I am Germanless, but in comparing this translation to MacQuarrie and Robinson I find 1)Stambaugh is easier to read with a free flow in her English which however at times leads to indefinieness; 2) Stambaugh will sometimes come to a more definite and clearer conclusion than M & R, but then sometimes the reverse; 3) Stambaugh has an excellent index organized much like M & R's with a few headings M & R does not have BUT it has NO German index as M & R has; 4) Stambaugh has the later marginal comments Heidegger made that M & R does not. However, sometimes M & R has a formulation that seems more precise and more like Heidegger than Stambaugh. M & R also has footnotes on the translation that are sometimes crucial to understanding what is going on in the main text. And it English index has a few headings not found in Stambaugh as well as having a German word index. Having BOTH translations, and being able to compare them, can be an emense help in understanding Heidegger.
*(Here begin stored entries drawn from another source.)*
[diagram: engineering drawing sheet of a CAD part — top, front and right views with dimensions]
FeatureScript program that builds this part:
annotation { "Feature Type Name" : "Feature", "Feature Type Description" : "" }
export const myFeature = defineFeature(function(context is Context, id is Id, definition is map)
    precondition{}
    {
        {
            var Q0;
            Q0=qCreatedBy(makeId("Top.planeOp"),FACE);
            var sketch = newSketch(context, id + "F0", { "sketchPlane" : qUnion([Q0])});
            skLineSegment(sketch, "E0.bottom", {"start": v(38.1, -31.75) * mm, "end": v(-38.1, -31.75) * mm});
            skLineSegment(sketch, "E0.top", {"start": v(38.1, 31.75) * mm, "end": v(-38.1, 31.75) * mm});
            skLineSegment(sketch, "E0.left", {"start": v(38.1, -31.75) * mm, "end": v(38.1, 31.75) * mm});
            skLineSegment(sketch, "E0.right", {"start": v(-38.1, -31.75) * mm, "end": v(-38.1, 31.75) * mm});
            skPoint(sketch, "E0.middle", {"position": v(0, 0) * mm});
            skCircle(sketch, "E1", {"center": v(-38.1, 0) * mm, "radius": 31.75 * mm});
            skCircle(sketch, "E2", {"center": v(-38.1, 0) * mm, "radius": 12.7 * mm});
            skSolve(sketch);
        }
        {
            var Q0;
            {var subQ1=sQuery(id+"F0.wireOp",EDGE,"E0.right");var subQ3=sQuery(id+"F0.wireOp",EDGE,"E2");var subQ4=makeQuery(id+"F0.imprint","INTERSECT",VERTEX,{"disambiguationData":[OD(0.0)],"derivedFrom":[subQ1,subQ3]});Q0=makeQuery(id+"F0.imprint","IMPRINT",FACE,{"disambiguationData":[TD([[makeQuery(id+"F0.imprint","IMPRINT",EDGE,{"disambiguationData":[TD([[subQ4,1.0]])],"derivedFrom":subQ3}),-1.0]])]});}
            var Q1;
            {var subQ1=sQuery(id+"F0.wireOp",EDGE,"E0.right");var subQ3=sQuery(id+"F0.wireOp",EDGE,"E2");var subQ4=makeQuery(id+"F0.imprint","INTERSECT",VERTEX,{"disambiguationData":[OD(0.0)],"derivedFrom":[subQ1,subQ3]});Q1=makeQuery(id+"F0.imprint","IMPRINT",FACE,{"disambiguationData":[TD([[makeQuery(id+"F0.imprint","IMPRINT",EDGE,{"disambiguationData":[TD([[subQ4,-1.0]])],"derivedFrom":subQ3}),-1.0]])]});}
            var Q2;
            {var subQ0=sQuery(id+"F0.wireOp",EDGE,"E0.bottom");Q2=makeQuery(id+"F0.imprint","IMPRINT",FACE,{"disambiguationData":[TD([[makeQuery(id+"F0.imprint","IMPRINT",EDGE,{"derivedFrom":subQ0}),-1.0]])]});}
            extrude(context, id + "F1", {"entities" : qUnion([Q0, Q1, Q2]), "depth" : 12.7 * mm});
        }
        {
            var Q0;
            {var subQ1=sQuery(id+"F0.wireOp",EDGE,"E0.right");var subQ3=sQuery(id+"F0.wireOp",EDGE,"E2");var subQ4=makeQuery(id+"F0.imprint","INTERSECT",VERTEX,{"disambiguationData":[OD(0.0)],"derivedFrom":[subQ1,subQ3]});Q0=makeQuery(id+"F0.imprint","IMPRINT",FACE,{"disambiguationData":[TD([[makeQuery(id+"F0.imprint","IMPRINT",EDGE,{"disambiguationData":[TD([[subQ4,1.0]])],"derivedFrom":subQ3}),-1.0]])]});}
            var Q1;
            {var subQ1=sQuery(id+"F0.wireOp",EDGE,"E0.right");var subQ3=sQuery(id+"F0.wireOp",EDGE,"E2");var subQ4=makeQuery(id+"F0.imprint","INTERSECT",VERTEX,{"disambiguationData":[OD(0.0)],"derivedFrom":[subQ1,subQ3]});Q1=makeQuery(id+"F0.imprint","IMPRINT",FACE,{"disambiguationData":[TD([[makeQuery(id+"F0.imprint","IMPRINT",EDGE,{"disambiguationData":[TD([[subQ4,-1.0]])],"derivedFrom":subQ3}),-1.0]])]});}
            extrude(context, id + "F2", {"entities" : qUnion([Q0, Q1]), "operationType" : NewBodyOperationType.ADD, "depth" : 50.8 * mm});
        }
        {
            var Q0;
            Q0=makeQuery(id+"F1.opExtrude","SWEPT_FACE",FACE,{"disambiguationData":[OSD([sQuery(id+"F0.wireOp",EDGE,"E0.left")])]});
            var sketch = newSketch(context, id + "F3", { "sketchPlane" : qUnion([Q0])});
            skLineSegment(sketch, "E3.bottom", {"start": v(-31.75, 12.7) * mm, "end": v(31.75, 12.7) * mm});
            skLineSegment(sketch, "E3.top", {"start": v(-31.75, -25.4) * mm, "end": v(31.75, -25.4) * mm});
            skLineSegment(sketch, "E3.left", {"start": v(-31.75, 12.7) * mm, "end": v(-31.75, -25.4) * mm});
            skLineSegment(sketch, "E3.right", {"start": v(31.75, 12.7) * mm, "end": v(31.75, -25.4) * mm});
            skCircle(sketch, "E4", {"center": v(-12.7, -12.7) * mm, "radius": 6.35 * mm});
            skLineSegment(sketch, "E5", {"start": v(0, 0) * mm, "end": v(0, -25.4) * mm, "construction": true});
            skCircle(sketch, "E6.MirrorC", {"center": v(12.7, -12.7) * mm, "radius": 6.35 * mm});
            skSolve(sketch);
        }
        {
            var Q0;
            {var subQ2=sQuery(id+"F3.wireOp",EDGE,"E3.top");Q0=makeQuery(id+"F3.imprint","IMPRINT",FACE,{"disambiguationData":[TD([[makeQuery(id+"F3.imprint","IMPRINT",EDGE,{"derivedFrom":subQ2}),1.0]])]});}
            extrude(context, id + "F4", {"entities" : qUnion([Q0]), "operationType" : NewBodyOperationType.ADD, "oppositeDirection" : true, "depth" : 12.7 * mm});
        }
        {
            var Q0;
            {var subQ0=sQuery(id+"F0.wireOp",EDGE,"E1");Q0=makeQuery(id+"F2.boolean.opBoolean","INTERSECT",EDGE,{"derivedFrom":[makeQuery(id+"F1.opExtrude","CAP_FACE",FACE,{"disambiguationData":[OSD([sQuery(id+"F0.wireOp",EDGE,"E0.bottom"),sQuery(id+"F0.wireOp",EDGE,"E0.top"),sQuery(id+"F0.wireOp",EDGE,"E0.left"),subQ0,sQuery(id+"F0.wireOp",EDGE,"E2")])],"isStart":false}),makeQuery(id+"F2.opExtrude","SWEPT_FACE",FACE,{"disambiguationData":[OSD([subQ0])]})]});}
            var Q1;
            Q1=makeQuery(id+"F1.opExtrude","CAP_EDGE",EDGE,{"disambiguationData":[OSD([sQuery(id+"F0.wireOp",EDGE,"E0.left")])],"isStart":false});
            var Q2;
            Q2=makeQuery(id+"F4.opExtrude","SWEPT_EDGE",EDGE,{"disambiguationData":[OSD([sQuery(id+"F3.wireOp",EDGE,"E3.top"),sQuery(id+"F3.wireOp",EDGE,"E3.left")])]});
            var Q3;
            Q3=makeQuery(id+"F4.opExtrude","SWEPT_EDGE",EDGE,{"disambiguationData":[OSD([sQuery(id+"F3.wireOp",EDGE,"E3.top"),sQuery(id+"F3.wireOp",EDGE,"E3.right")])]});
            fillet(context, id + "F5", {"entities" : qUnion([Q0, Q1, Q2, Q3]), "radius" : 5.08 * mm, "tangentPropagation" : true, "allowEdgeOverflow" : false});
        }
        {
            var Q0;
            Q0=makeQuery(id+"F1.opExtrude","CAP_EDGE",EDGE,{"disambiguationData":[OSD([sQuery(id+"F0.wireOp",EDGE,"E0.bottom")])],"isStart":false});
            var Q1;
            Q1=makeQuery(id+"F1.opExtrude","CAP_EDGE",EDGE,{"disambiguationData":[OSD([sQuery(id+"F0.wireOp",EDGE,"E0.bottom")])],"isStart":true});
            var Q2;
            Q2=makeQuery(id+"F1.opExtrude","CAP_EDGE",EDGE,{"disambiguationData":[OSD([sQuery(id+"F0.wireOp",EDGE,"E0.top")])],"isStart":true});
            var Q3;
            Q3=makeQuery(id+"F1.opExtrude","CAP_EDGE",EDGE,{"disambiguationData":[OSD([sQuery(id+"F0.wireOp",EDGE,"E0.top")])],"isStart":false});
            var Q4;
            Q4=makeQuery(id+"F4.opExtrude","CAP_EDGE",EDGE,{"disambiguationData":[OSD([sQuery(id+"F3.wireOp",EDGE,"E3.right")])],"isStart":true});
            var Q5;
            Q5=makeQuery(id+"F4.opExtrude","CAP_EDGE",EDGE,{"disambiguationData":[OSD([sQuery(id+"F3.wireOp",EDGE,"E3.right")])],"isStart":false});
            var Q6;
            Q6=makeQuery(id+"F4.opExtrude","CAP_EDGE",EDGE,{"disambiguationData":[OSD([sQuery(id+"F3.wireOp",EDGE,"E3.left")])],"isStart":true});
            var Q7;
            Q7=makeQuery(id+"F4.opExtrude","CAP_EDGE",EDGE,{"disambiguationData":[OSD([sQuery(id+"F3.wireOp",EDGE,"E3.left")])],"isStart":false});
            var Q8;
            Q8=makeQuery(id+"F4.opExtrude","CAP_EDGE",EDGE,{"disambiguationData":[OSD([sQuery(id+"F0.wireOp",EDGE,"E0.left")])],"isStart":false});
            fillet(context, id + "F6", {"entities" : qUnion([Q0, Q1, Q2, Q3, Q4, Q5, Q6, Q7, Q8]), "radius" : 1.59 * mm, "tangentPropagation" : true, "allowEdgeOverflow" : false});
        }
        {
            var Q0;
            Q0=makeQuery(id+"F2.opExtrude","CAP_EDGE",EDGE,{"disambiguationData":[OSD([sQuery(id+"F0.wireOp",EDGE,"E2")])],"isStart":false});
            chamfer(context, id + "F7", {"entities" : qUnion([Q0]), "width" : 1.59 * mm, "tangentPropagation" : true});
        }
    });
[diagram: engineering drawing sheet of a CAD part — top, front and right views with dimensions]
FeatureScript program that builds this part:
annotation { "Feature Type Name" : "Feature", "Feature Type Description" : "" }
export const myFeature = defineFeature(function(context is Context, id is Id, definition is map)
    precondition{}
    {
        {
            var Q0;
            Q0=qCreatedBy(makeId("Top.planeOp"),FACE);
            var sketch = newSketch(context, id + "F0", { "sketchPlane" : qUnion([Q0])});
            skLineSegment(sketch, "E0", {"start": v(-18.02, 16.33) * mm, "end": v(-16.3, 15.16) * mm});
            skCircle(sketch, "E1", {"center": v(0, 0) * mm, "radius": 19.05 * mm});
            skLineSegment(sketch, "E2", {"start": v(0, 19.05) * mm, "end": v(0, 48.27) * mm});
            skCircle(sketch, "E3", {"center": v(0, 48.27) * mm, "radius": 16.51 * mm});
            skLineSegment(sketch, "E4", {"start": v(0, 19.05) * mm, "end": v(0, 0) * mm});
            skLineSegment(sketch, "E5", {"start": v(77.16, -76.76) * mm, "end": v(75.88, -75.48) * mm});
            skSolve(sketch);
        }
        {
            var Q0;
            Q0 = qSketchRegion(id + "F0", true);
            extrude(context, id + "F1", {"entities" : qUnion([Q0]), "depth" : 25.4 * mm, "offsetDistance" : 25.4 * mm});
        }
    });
A new ground for philosophical inquiry?

Okay, reading these reviews, I am frustrated... but, of course that is to be expected. Heidegger, more than most philosophers, lends himself to a multiplicity of interpretations.Rather than add my own semi-detailed interpretation of this work and its historical importance to this list [which would just further frustrate others, I am sure], I would just like to recommend to anyone approaching this book for the first time that they keep in mind the central inquiry that Heidegger is engaging in: the meaning of Being... and, as he explicitly states, this book is a preparation for further exploration, and not to be read as a completed "system" in itself. While the influence of Kierkegaard is obvious, relating this work to Dostoevsky (as another reviewer has) I think misses the point entirely. For all of the talk of "authenticity" and the "psychologizing" of this work that later commentators have engaged in, Heidegger is intersted in re-grounding all philosophical inquiry... not in explicating some mere existential-humanistic outlook. Whether he suceeds or not is, to say the least, debatable.I would also recommend giving a _very_ close and thorough reading to his essay "What is Metaphysics" before approaching _Being and Time_.A final note on this translation-- I had already wrestled with the previous translation from beginning to end before purchasing this one. This translation was more than worth the price of purchasing the book again. Stambaugh's translation is simply masterful.

clear up the confusion

I am afraid people might get a little confused by the other reviewer's comments. It basically boils down to this: if you are adequately grounded in the most rigorous european and eastern philosophical systems you will probably understand what Heidegger is doing in this book, but if you aren't you won't. It's not for everybody, but it is for those who want to see how far they can go with 20th century philosophy. The book is hard to read, the concepts are hard to grasp, the work is in my opinion worth it if you're asking the questions in the first place. It is not positivism, which is to say it is not easy, which is not to say that it is unintelligible. Some parts may not work for some people, but you'll never know which parts those will be for you unless you read it. Obviously german philosophy doesn't work for everybody, especially for those in the anglo/american 'tradition', since it requires both intense work and intense discipline to get through it. Philosophy was never supposed to be easy. Don't be fooled by those who fall by the wayside then crawl into their holes preferring candlelight to the sun. It's the best book of philosophy written in the 20th century, which is why it's been the most influential.